Letter to the Editor: Heroes
Published 4:21 pm Thursday, June 5, 2025
- Medals earned by John W. Chiles Sr. Courtesy John W. Chiles Jr.
Getting your Trinity Audio player ready...
|
To the Editor
This quiet, rainy Memorial Day morning my thoughts wander from the present to the past and back again. Something I have instinctively known has become clear. I have always lived with heroes.
My father, John W. Chiles, was First Batallion commander at The Virginia Military Institute. He met his Brother Rat’s sister, Elizabeth “Libby” Garland Talman there. After graduating in 1939 he joined the Army Air Corps and went to flight school at Clark Field in California. Later, Libby traveled by train from Richmond to California. They were married in front of two couples who were the official witnesses to the ceremony. One of my mother’s deepest regrets was her mother couldn’t be at the wedding of her only daughter.
Soon Mom was expecting my older sister – who no longer wants to be called that. Dad was to be assigned to the Philippines before their baby could be born. Mom did not want to be alone in California with a new baby. She traveled back to her parents’ home in Richmond while her doctor would still allow her to travel. A little later Dad was assigned to Hickam Air Base in the Philippines.
A very short time after Dad arrived, on December 7, 1945, the Japanese attacked Pearl Harbor and Hickam. Dad said, “An old Master Sergeant dove into one of the bomb craters in the runway and shot up at the Japanese with his forty-five. They took us so by surprise that was the only armed resistance at Hickam.”
Dad piloted B-17 bombers in combat virtually his entire sixteen-month rotation at Hickam. His crew’s schedule was eat, sleep six hours, make another bombing run, return, and do it again.
Dad was in his nineties when he told me about one specific bombing run. His co-pilot was cut in half by machine gun fire. Five of his B-17’s ten-man crew were killed. Four men were wounded. He said, “Son, if there’s one man you don’t want wounded on an airplane, it’s the pilot.” Dad managed to feather the landing of his shot-up B-17. Dad explained the procedure after landing was to immediately help the wounded, remove the dead, the repair the plane as quickly as possible so it could go back into combat. Dad said, “I helped my wounded men and helped remove my men who didn’t make it. They told me my B-17 would never withstand the strain of taking off again. I watched as they hauled my B-17 to the scrap yard and started cutting it up for parts while the engines were still warm. Such brave men. Such a wonderful aircraft.” For the first time in my life, I saw tears in my father’s eyes.
A few minutes later he softly said, “After that men said, ‘If you fly with Chiles, he’ll bring you back. You might be dead, but he’ll bring you home.’”

-- Dataset section --
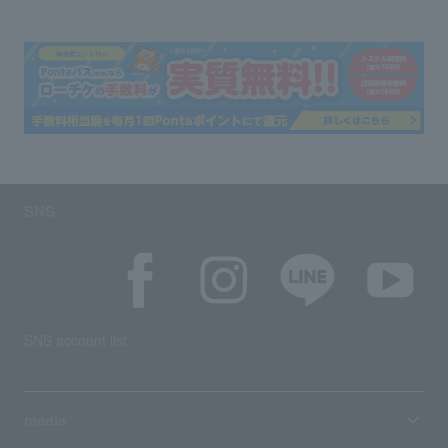
SNS
SNS account list
media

-- Work order 1 --
List each step of the crew's schedule in the letter to the editor.
-- Work order 2 --
Copy the letter to the editor's words between "Dad piloted B-17" and "do it again.", inclusive.

-- Problem solution 1 --
- Eat
- Sleep six hours
- Make another bombing run
- Return
- Do it again

-- Problem solution 2 --
Dad piloted B-17 bombers in combat virtually his entire sixteen-month rotation at Hickam. His crew’s schedule was eat, sleep six hours, make another bombing run, return, and do it again.